DATA RECORDS section start

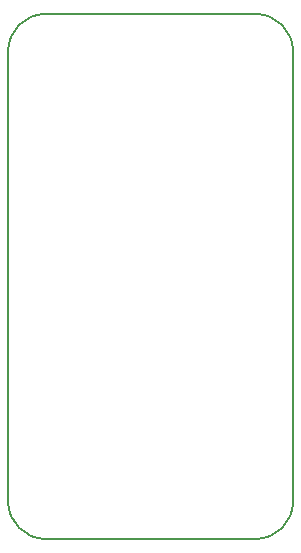
<source format=gm1>
G04 #@! TF.FileFunction,Profile,NP*
%FSLAX46Y46*%
G04 Gerber Fmt 4.6, Leading zero omitted, Abs format (unit mm)*
G04 Created by KiCad (PCBNEW 4.0.7) date 05/22/20 14:46:27*
%MOMM*%
%LPD*%
G01*
G04 APERTURE LIST*
%ADD10C,0.100000*%
%ADD11C,0.150000*%
G04 APERTURE END LIST*
D10*
D11*
X60960000Y-83820000D02*
X60960000Y-45720000D01*
X81915000Y-86995000D02*
X64135000Y-86995000D01*
X85090000Y-45720000D02*
X85090000Y-83820000D01*
X64135000Y-42545000D02*
X81915000Y-42545000D01*
X85090000Y-45720000D02*
G75*
G03X81915000Y-42545000I-3175000J0D01*
G01*
X81915000Y-86995000D02*
G75*
G03X85090000Y-83820000I0J3175000D01*
G01*
X60960000Y-83820000D02*
G75*
G03X64135000Y-86995000I3175000J0D01*
G01*
X64135000Y-42545000D02*
G75*
G03X60960000Y-45720000I0J-3175000D01*
G01*
M02*

</source>
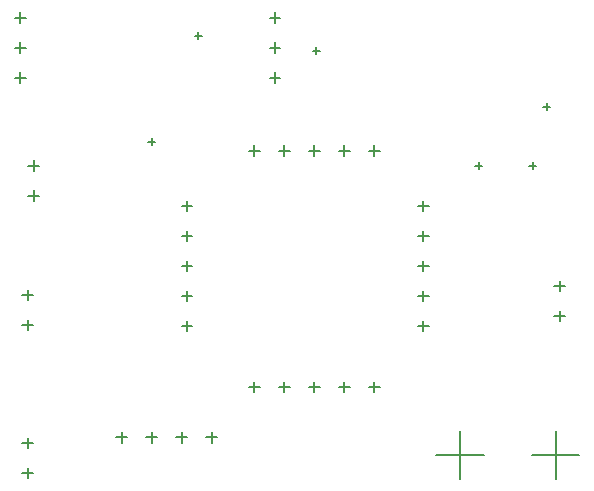
<source format=gbr>
%FSTAX25Y25*%
%MOMM*%
%SFA1B1*%

%IPPOS*%
%ADD53C,0.127000*%
%LNdevboard_drillmap_1-1*%
%LPD*%
G54D53*
X3809712Y0349999D02*
X4209712D01*
X4009712Y0149999D02*
Y0549998D01*
X4619998Y0349999D02*
X5019997D01*
X4819997Y0149999D02*
Y0549998D01*
X4810003Y1526001D02*
X4900002D01*
X4855001Y1481002D02*
Y1571002D01*
X4810003Y1780001D02*
X4900002D01*
X4855001Y1735002D02*
Y1825002D01*
X1862998Y0499999D02*
X1952998D01*
X1907999Y0454997D02*
Y0544997D01*
X1608998Y0499999D02*
X1698998D01*
X1653999Y0454997D02*
Y0544997D01*
X1354998Y0499999D02*
X1444998D01*
X1399999Y0454997D02*
Y0544997D01*
X1100998Y0499999D02*
X1190998D01*
X1145999Y0454997D02*
Y0544997D01*
X0354998Y2799999D02*
X0444997D01*
X0399999Y2754998D02*
Y2844998D01*
X0354998Y2545999D02*
X0444997D01*
X0399999Y2500998D02*
Y2590998D01*
X2399504Y3544999D02*
X2489504D01*
X2444503Y35D02*
Y3589997D01*
X2399504Y3798999D02*
X2489504D01*
X2444503Y3754D02*
Y3843997D01*
X2399504Y4052999D02*
X2489504D01*
X2444503Y4008D02*
Y4097997D01*
X0304998Y1449999D02*
X0394997D01*
X0349999Y1404998D02*
Y1494998D01*
X0304998Y1703999D02*
X0394997D01*
X0349999Y1658998D02*
Y1748998D01*
X0304998Y0195999D02*
X0394997D01*
X0349999Y0150997D02*
Y0240997D01*
X0304998Y0449999D02*
X0394997D01*
X0349999Y0404997D02*
Y0494997D01*
X0241998Y3544999D02*
X0331998D01*
X0286999Y35D02*
Y3589997D01*
X0241998Y3798999D02*
X0331998D01*
X0286999Y3754D02*
Y3843997D01*
X0241998Y4052999D02*
X0331998D01*
X0286999Y4008D02*
Y4097997D01*
X3239698Y2925297D02*
X3329698D01*
X3284697Y2880299D02*
Y2970298D01*
X2985698Y2925297D02*
X3075698D01*
X3030697Y2880299D02*
Y2970298D01*
X2731698Y2925297D02*
X2821698D01*
X2776697Y2880299D02*
Y2970298D01*
X2477698Y2925297D02*
X2567698D01*
X2522697Y2880299D02*
Y2970298D01*
X2223698Y2925297D02*
X2313698D01*
X2268697Y2880299D02*
Y2970298D01*
X1654997Y1441998D02*
X1744997D01*
X1699999Y1397D02*
Y1486999D01*
X1654997Y1695998D02*
X1744997D01*
X1699999Y1651D02*
Y1740999D01*
X1654997Y1949998D02*
X1744997D01*
X1699999Y1905D02*
Y1994999D01*
X1654997Y2203998D02*
X1744997D01*
X1699999Y2159D02*
Y2248999D01*
X1654997Y2457998D02*
X1744997D01*
X1699999Y2413D02*
Y2502999D01*
X3654999Y1441998D02*
X3744998D01*
X3699997Y1397D02*
Y1486999D01*
X3654999Y1695998D02*
X3744998D01*
X3699997Y1651D02*
Y1740999D01*
X3654999Y1949998D02*
X3744998D01*
X3699997Y1905D02*
Y1994999D01*
X3654999Y2203998D02*
X3744998D01*
X3699997Y2159D02*
Y2248999D01*
X3654999Y2457998D02*
X3744998D01*
X3699997Y2413D02*
Y2502999D01*
X2223698Y0925299D02*
X2313698D01*
X2268697Y0880297D02*
Y0970297D01*
X2477698Y0925299D02*
X2567698D01*
X2522697Y0880297D02*
Y0970297D01*
X2731698Y0925299D02*
X2821698D01*
X2776697Y0880297D02*
Y0970297D01*
X2985698Y0925299D02*
X3075698D01*
X3030697Y0880297D02*
Y0970297D01*
X3239698Y0925299D02*
X3329698D01*
X3284697Y0880297D02*
Y0970297D01*
X4714999Y3299998D02*
X4774999D01*
X4744999Y3269998D02*
Y3329998D01*
X4597501Y2799999D02*
X4657501D01*
X4627501Y2769999D02*
Y2829999D01*
X1369999Y2999999D02*
X1429999D01*
X1399999Y2969999D02*
Y3029999D01*
X4139707Y2799999D02*
X4199707D01*
X4169707Y2769999D02*
Y2829999D01*
X2764797Y3773248D02*
X2824797D01*
X2794797Y3743248D02*
Y3803248D01*
X1764995Y3899999D02*
X1824995D01*
X1794995Y3869999D02*
Y3929999D01*
M02*
</source>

DATA RECORDS section end

§ **DIRECTIVE**:
Search the records above for the string "source" and copy each line that holds it.

§ **RESPONSE TO THIS TASK**:
<source format=gm1>
</source>
<source format=gbr>
</source>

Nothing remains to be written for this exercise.